India pledges rupee action as currency nears fresh low

India pledges rupee action as currency nears fresh low

MUMBAI/NEW DELHI - India stepped up its defence of the ailing rupee on Wednesday, proposing to relax overseas borrowing rules and curb some imports in order to ease a huge current account gap, while the RBI re-emphasised its commitment to stabilising the currency as it neared a record low.

The tag-team approach, including RBI interventions in the foreign exchange market, helped the rupee rally, a day after losing 1.8 per cent as remarks by Reserve Bank of India Governor Duvvuri Subbarao led traders to question its ardour to defend the currency.

The RBI has implemented a series of steps to tighten market liquidity and raise short term interest rates in order to shore up the rupee. On Tuesday, traders were rattled after Subbarao said the central bank would return to a pro-growth monetary stance only once the currency stabilised.

"We have said that we will continue and we will persist with the liquidity tightening measures until the Reserve Bank has come to a determination that volatility in the exchange rate has been controlled," Subbarao said on a conference call on Wednesday.

"That continues to be our resolve and that is the way we are going to go forward," he said.

Separately, Finance Minister P. Chidambaram said the government was looking into liberalising foreign direct investment rules, attracting funds from non-resident Indians and clamping down on the import of non-essential items such as electronics.

"There's no rocket science in manufacturing basic electronic hardware ... So we can manufacture electronic hardware goods here," he told a news conference in New Delhi.

He did not give specifics, but analysts have said that would be achieved through higher duties.

The rupee rose to a session high of 60.77 per dollar after Chidambaram's afternoon comments, pulling back from a low of 61.17 earlier in the day.

It hit an all-time low of 61.21 to the dollar on July 8, and has lost nearly 10 per cent this year.

Intervention also helped prop up the currency, with traders saying RBI sold dollars twice during the day.

CURRENT ACCOUNT WOES

India is saddled with a current account deficit that hit a record 4.8 per cent of gross domestic product (GDP) in the fiscal year that ended in March.

That makes the rupee especially vulnerable as foreign investors retreat from emerging markets on expectations that the US Federal Reserve will soon begin winding down its ultra-loose monetary policy.

The Fed likely will decide at the end of a policy meeting on Wednesday to continue buying bonds, but it could raise the possibility of scaling back purchases later this year without clarifying whether that process will begin in September, as markets expect, or later.

Such a move could fuel further gains for the dollar as the world's largest economy picks up, and fresh downward pressure on emerging market currencies.

"The statements from the finance minister and governor cannot work in isolation.

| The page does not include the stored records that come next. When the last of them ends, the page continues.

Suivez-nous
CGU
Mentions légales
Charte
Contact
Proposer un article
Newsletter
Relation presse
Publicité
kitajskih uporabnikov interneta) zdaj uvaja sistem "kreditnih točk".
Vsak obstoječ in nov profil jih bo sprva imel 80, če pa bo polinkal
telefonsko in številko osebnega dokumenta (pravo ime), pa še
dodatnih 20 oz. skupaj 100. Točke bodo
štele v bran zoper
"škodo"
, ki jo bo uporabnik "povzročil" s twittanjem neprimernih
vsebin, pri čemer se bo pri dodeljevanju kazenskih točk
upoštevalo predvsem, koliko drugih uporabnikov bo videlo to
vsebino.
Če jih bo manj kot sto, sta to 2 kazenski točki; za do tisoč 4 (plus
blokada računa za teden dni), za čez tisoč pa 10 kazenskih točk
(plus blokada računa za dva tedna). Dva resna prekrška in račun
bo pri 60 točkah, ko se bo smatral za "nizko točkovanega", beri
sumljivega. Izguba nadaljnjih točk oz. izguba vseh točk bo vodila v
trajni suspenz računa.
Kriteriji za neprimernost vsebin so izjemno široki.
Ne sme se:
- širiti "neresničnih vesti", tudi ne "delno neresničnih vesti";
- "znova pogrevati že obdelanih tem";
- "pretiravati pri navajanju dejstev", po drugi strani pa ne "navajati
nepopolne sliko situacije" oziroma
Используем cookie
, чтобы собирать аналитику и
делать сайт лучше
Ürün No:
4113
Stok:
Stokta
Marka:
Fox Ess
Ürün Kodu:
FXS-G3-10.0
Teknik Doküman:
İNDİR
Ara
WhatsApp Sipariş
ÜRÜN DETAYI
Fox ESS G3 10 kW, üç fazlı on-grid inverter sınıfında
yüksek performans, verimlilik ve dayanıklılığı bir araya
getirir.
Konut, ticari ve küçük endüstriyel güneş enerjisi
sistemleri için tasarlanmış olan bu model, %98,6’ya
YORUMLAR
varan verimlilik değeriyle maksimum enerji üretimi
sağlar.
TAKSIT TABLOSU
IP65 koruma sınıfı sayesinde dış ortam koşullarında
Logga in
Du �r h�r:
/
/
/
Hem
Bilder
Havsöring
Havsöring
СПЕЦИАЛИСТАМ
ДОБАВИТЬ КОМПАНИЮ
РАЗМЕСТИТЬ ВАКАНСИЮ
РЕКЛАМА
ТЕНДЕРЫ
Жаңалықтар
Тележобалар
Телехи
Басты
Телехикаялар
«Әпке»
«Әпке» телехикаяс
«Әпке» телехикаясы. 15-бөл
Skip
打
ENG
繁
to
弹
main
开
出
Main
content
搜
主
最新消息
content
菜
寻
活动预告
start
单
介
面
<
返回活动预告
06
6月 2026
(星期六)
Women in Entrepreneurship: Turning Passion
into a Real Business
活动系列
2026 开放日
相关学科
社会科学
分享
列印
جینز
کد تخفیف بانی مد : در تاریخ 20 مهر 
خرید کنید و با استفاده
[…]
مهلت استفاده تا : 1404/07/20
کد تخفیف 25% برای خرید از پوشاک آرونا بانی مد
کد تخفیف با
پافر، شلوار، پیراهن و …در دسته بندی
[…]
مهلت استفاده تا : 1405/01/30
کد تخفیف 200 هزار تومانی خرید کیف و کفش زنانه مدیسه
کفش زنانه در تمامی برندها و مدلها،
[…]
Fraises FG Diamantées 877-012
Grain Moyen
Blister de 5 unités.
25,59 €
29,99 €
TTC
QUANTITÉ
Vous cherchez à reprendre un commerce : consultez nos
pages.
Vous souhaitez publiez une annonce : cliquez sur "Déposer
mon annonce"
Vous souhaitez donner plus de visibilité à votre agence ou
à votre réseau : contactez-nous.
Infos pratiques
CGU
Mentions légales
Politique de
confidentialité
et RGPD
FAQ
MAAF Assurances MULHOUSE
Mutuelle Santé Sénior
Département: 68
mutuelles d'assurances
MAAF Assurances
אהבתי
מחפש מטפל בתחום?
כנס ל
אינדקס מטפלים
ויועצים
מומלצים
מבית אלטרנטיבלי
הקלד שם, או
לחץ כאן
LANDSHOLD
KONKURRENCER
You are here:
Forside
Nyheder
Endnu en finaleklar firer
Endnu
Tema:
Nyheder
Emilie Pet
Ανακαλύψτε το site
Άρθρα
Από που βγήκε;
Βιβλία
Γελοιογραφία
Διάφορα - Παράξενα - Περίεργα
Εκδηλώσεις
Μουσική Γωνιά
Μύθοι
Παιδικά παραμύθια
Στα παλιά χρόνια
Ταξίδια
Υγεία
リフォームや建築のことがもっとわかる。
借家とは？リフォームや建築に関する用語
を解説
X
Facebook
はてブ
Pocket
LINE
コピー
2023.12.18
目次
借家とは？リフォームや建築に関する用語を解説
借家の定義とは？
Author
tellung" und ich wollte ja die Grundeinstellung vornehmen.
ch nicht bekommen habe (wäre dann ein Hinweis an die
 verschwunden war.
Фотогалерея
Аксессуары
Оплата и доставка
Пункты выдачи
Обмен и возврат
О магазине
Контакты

It will work if the global currency movements also work in favour of the rupee," said Abhishek Goenka, chief executive at India Forex Advisors.

"Having said that, I think the selling in the rupee is overdone and we may see a correction to 58 levels in the next two months," he said.

Analysts say the RBI will have to either raise policy interest rates - risking even slower economic growth - or squeeze rupee liquidity further to stop the rot. But even that would only buy time as India's external deficit erodes the currency's value.

Subbarao, whose five-year tenure is due to end in early September, acknowledged on Wednesday that it will take time for measures to narrow the current account gap to take effect.

"Both the Reserve Bank and the government will try to see how to adjust the current account deficit," he said.

"Adjustment in the current account inevitably by its very nature takes time. But sending out the right signal that we are making an effort to adjust, itself will make financing current account deficit easier," he said.

Ultimately, responsibility lies with Prime Minister Manmohan Singh's weak coalition government to introduce credible measures to trim the current account gap to the 2.5 per cent level that the central bank regards as sustainable - a task made more challenging with elections due by next May.

Earlier, Trade Minister Anand Sharma said the government would increase interest subsidies for some export goods.

The RBI's rupee defence measures this month have squeezed corporate borrowers and prompted economists to lower their growth forecasts for Asia's third-largest economy, which grew at just 5 per cent in the last fiscal year, its weakest in a decade.

India's government stepped up planned spending by different ministries such as rural development, roads, railways, health and education by nearly 30 per cent in the first four months of the fiscal year, probably to boost economic growth in the absence of private investment, data on Wednesday showed.